Hamsun love letters up for sale
September 15, 2011
More than 100 letters written by and between the late Norwegian author Knut Hamsun and the woman who became his wife are set to be auctioned off to the highest bidder this fall. Hamsun scholars fear they’ll disappear again, and want a law to at least secure copies for research purposes.
The collection includes 110 letters, telegrams and postcards written in the spring, summer and autumn of 1908, shortly after the already famous Knut Hamsun met the actress Marie Andersen. She was 22 years younger than he was, and one of the letters was written to her father, revealing Hamsun’s intentions.
The letters are full of romance and passion but also show clear signs of Hamsun’s mood swings and jealousy. Experts call them revealing and illuminating.

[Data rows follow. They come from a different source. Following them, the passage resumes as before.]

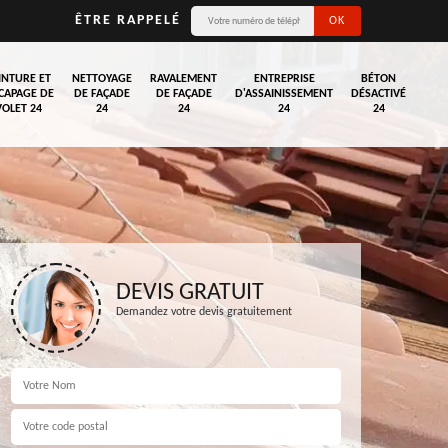
ÊTRE RAPPELÉ
INTURE ET
NETTOYAGE
RAVALEMENT
ENTREPRISE
BÉTON
CAPAGE DE
DE FAÇADE
DE FAÇADE
D'ASSAINISSEMENT
DÉSACTIVÉ
VOLET 24
24
24
24
24
DEVIS GRATUIT
Demandez votre devis gratuitement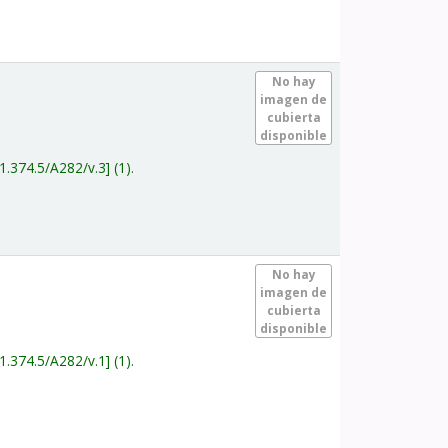
.
No hay
imagen de
cubierta
disponible
1.374.5/A282/v.3
(1).
.
No hay
imagen de
cubierta
disponible
1.374.5/A282/v.1
(1).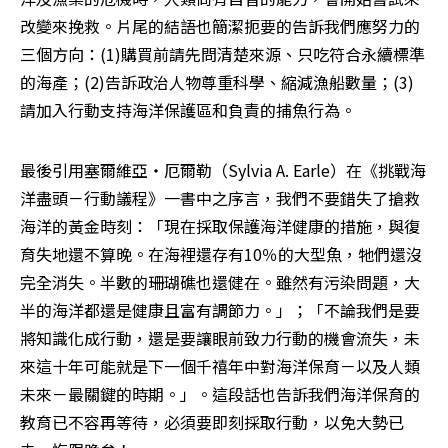
改變來挽救。片尾的結語也簡潔扼要的告訴我們應努力的
三個方向：(1)購買前請先問清楚來源、只吃符合永續標準
的海產；(2)告訴政治人物尊重科學、縮減漁船數量；(3)
請加入行動支持海洋保護區和負責的捕魚行為。
最後引用塞爾維亞‧厄爾勒（Sylvia A. Earle）在《挑戰海
洋盡頭－行動議程》一書中之序言，我們不要錯失了搶救
海洋的黃金時刻：「現在採取保護海洋健康的措施，與復
育失地還不算晚。在海裡還存有10％的大型魚，牠們還沒
完全消失。半數的珊瑚礁也還健在。雖然有污染問題，大
半的海洋都還是健康且富有調節力。」；「不論我們是要
將知識化成行動，還是要讓眼前致力行動的機會流失，未
來這十年可能就是下一個千禧年中對海洋保育－以及人類
未來－最關鍵的時期。」。這段話也告訴我們海洋保育的
教育已不容再等待，必須要即刻採取行動，以免大勢已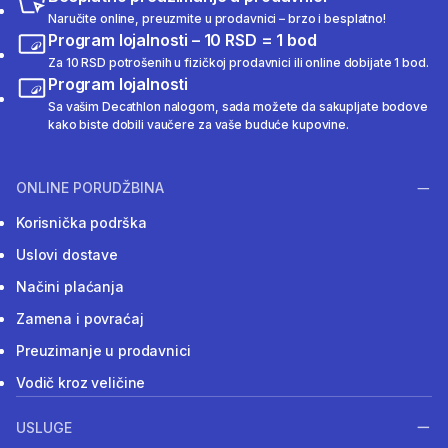
Naručite online, preuzmite u prodavnici – brzo i besplatno!
Program lojalnosti – 10 RSD = 1 bod
Za 10 RSD potrošenih u fizičkoj prodavnici ili online dobijate 1 bod.
Program lojalnosti
Sa vašim Decathlon nalogom, sada možete da sakupljate bodove
kako biste dobili vaučere za vaše buduće kupovine.
ONLINE PORUDŽBINA
Korisnička podrška
Uslovi dostave
Načini plaćanja
Zamena i povraćaj
Preuzimanje u prodavnici
Vodič kroz veličine
USLUGE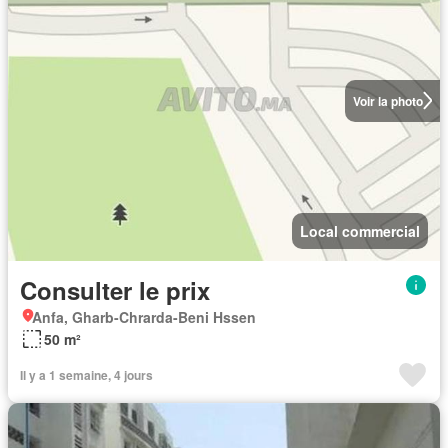
Voir la photo
Local commercial
Consulter le prix
Anfa, Gharb-Chrarda-Beni Hssen
50 m²
Il y a 1 semaine, 4 jours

“This is very interesting material and an important discovery,” Sigbjørn Grindheim of the national library in Norway (Nasjonalbiblioteket) told newspaper Dagens Næringsliv (DN). “We recognize from before the thematic exchanges between his enormous love and his strong criticism, but not to this magnitude.”
DN reported this week that the entire collection had been stored away in a bank safety deposit box but is now set to be sold at auction by some of Hamsun’s grandchildren. The sale will be handled by Blomqvist Kunsthandel in Oslo, with the collection valued at NOK 3 million (about USD 550,000), since one single letter by Hamsun was sold at auction earlier this year for nearly NOK 40,000.
Blomqvist expects bidders to be museums, libraries and private collectors and Norwegian biographers hope Norway’s own national library will be among the bidders, to preserve the letters as a national treasure and keep them available for research. A spokesperson for the Hamsun Center that opened two years ago on Hamarøy, where Hamsun grew up, told DN that they had no budget for such a purchase.
“This amounts to more than 100 letters that without a doubt are part of the national heritage,” Ingar Sletten Kolloen, who has written two Hamsun biographies, told DN. “They are important for researchers today and in the future.”
The letters, one of them 50 pages long, highlight the intense love affair between Hamsun and Andersen but also some revealing comments about Hamsun’s politics. Hamsun became a controversial figure in Norway because of his German sympathies during World War II, but in one letter he describes a visit to Norway by the British fleet, which he described in positive terms.
The passionate aspects of the letters, though, seem to dominate the collection. “We haven’t earlier known how intense, deep and despairing the romance was between these two,” Kamilla Aslaksen of the Blomqvist auction house told DN. “That’s one of many things this collection reveals.”
On one of the letters, Hamsun signs off as “Farewell for now. Love me, I am yours, I’m kneeling. Yours, always yours, Knut.”